A fair question leading from this though, is as follows: “What does Jesus’ utter preeminence have to do with the satisfaction of our souls?” But I ask a question in response, “If you worship what you view as preeminent, are you fully satisfied by the object of your worship?” Puritan pastor John Owen in his book “Communion with God” puts it this way:

“If what you are seeking is like Christ or equal to him, then reject Christ as one who has nothing desirable in him. But if you find that all your life is full of foolishness and troubles compared to Christ, why do you spend your ‘money for that which is not bread, and your labour for that which does not satisfy?’ [Isaiah 55:2]. Now a word to you that are young, who are full of health and strength and who are chasing after some beloved ambition or some beloved pleasure. Stop and consider. What are all your beloveds compared to Christ the true beloved? What satisfaction and happiness have your beloveds brought you? Show us the peace, quietness and assurance of everlasting blessedness that they have brought you. Their paths are crooked. Whoever walks in them shall not know peace.
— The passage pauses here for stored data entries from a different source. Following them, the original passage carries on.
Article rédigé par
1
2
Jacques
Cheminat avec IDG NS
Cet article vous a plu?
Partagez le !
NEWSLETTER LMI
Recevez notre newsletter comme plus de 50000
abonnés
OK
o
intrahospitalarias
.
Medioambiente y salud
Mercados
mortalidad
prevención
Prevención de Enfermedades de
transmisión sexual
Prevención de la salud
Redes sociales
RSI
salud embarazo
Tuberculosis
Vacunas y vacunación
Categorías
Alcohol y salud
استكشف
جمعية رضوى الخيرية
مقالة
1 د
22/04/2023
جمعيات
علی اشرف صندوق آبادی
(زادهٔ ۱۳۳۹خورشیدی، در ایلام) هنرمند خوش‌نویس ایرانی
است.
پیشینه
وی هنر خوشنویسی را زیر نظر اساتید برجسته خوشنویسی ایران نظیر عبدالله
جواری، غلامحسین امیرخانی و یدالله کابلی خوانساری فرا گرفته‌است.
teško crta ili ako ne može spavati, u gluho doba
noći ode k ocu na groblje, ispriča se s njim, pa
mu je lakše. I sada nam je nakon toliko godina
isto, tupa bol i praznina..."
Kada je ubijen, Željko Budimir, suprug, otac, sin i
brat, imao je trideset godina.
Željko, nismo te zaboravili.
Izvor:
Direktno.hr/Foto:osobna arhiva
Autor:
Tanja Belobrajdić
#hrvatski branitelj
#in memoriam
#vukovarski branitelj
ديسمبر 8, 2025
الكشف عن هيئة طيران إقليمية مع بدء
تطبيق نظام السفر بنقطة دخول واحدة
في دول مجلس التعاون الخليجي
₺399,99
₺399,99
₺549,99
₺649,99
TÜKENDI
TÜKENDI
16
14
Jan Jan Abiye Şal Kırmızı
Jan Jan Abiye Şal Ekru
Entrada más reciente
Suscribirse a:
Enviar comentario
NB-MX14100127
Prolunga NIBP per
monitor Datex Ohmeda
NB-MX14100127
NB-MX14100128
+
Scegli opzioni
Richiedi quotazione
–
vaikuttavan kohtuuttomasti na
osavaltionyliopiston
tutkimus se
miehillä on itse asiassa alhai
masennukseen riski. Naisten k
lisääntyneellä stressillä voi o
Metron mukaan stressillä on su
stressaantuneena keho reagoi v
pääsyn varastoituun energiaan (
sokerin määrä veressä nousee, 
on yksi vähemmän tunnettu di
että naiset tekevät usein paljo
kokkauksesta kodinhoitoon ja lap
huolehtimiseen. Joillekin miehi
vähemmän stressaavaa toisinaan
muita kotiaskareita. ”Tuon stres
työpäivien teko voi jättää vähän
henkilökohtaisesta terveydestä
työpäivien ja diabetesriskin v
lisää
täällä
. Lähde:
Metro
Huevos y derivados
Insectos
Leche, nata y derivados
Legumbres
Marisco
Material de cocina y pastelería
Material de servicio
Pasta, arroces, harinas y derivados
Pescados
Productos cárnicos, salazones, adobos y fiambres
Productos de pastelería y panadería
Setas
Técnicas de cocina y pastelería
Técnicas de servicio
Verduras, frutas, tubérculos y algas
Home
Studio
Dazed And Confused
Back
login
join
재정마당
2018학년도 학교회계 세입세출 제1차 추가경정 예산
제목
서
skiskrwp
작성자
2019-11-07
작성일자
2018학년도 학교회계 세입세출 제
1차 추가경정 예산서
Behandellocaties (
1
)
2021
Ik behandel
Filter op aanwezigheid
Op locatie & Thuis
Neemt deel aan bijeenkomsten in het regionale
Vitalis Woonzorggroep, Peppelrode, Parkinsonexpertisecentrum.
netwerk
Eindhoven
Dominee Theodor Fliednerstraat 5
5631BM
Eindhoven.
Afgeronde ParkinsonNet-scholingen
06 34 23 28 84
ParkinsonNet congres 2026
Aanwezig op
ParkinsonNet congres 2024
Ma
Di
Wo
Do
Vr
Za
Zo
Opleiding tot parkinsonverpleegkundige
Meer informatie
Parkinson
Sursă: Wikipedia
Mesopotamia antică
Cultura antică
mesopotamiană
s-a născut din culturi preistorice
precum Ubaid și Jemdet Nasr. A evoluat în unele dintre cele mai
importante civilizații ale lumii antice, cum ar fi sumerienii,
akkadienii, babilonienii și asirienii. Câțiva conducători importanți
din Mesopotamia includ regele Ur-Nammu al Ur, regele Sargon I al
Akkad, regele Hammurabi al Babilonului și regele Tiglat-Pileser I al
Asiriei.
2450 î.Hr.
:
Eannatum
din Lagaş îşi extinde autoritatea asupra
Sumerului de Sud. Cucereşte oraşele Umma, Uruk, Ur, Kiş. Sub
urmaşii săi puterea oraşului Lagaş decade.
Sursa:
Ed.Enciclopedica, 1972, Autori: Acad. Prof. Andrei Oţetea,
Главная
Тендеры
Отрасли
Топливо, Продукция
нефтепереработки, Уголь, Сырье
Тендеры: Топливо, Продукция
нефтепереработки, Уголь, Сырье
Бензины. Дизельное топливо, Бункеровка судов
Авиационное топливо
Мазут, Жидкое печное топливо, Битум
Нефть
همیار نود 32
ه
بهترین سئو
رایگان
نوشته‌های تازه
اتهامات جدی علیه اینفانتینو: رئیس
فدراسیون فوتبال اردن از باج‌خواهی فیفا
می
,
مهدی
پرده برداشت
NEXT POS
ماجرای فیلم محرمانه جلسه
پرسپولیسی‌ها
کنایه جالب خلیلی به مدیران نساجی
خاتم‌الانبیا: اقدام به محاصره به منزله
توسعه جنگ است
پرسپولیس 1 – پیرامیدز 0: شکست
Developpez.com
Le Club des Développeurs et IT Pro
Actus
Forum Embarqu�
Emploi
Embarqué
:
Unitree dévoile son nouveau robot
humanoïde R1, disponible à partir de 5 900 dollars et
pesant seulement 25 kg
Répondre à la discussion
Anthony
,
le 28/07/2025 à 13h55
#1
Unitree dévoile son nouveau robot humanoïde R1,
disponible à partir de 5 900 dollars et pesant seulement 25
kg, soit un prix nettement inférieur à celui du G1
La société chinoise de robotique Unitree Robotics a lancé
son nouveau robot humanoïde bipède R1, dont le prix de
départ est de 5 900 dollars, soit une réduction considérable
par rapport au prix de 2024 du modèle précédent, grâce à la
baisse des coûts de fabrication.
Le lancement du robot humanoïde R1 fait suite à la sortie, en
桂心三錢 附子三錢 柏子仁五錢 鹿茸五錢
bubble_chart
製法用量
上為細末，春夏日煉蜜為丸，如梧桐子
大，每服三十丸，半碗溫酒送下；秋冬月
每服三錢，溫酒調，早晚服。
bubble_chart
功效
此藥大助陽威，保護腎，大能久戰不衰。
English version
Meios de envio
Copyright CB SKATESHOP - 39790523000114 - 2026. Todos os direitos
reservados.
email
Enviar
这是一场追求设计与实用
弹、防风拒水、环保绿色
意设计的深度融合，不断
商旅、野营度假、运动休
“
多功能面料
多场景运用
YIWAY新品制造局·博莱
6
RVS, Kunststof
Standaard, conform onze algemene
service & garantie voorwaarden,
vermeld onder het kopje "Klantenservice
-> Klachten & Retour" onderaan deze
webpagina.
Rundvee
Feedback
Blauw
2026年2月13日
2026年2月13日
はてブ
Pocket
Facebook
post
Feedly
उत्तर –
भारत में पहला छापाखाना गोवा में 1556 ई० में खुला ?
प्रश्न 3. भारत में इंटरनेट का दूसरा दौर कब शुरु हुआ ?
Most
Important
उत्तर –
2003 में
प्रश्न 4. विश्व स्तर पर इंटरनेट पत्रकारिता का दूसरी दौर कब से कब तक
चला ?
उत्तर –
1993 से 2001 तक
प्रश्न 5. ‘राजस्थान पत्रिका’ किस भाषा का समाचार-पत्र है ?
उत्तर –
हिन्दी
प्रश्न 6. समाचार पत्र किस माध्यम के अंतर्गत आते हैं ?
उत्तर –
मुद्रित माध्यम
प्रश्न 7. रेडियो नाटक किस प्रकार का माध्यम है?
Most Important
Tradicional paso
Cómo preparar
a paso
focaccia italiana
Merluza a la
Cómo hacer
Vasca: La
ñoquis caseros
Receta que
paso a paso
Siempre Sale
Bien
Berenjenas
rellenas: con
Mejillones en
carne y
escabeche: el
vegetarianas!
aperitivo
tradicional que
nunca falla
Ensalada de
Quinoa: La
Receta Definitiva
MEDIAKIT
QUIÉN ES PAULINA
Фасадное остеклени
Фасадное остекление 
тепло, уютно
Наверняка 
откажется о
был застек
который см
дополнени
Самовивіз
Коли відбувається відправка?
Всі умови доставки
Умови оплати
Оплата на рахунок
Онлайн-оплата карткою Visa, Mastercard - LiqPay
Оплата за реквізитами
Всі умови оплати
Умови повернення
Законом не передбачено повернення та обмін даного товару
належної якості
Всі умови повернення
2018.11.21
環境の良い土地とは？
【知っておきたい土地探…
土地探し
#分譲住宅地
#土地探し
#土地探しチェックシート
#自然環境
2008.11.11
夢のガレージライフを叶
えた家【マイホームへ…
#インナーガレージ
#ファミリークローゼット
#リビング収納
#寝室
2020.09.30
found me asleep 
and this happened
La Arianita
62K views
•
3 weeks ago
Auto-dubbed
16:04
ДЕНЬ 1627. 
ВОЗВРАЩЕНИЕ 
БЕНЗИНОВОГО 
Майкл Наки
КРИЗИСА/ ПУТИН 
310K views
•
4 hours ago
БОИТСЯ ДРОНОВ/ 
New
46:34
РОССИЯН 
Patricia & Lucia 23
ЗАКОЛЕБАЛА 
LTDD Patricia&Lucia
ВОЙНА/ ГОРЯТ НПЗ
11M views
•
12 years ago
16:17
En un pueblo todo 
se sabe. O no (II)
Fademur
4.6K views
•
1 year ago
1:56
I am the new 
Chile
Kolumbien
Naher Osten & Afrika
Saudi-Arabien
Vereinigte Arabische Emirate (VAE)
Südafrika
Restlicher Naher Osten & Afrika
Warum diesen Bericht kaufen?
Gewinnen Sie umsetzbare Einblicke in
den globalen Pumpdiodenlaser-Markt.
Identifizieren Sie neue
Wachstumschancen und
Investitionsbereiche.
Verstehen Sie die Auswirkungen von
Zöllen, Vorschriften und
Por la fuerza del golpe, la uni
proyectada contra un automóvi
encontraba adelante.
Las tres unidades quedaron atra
So look and see that there is a fit object for your highest love, one in whom you may find rest to your soul, one in whom you will find nothing to grieve and trouble you to eternity.”

If we would only take the time to feast on Him, as He has invited, there we would find all our joy and satisfaction and from it, the resultant resounding worship confessed with our lips and in our hearts. When we properly orient the “modus operandi” of the heart to Jesus, we echo the psalmist saying, “Let them thank the LORD for his steadfast love, for his wondrous works to the children of man! For he satisfies the longing soul, and the hungry soul he fills with good things” (Psalm 107:8-9). Jesus is that “good thing”! Jesus’ preeminence over all things, including death, is the only worthy object of all our affections and thus is the only true satisfaction we will ever come to experience.


Finally, let us bring all of these truths into consideration during this current season of Lent. During this season, we fast from things that tend to predominantly take our attention away from Jesus. The heart of this Christian tradition is to deny ourselves of the lesser preeminence of created things in order to turn our affections towards the preeminence of the agent of creation, Jesus Christ. May it be that we turn our eyes from worthless things and set them on Jesus. Let all our longings and worship be cast upon Him and be met abundantly and satisfactorily by the riches of His love, mercy and peace for this life and into eternity.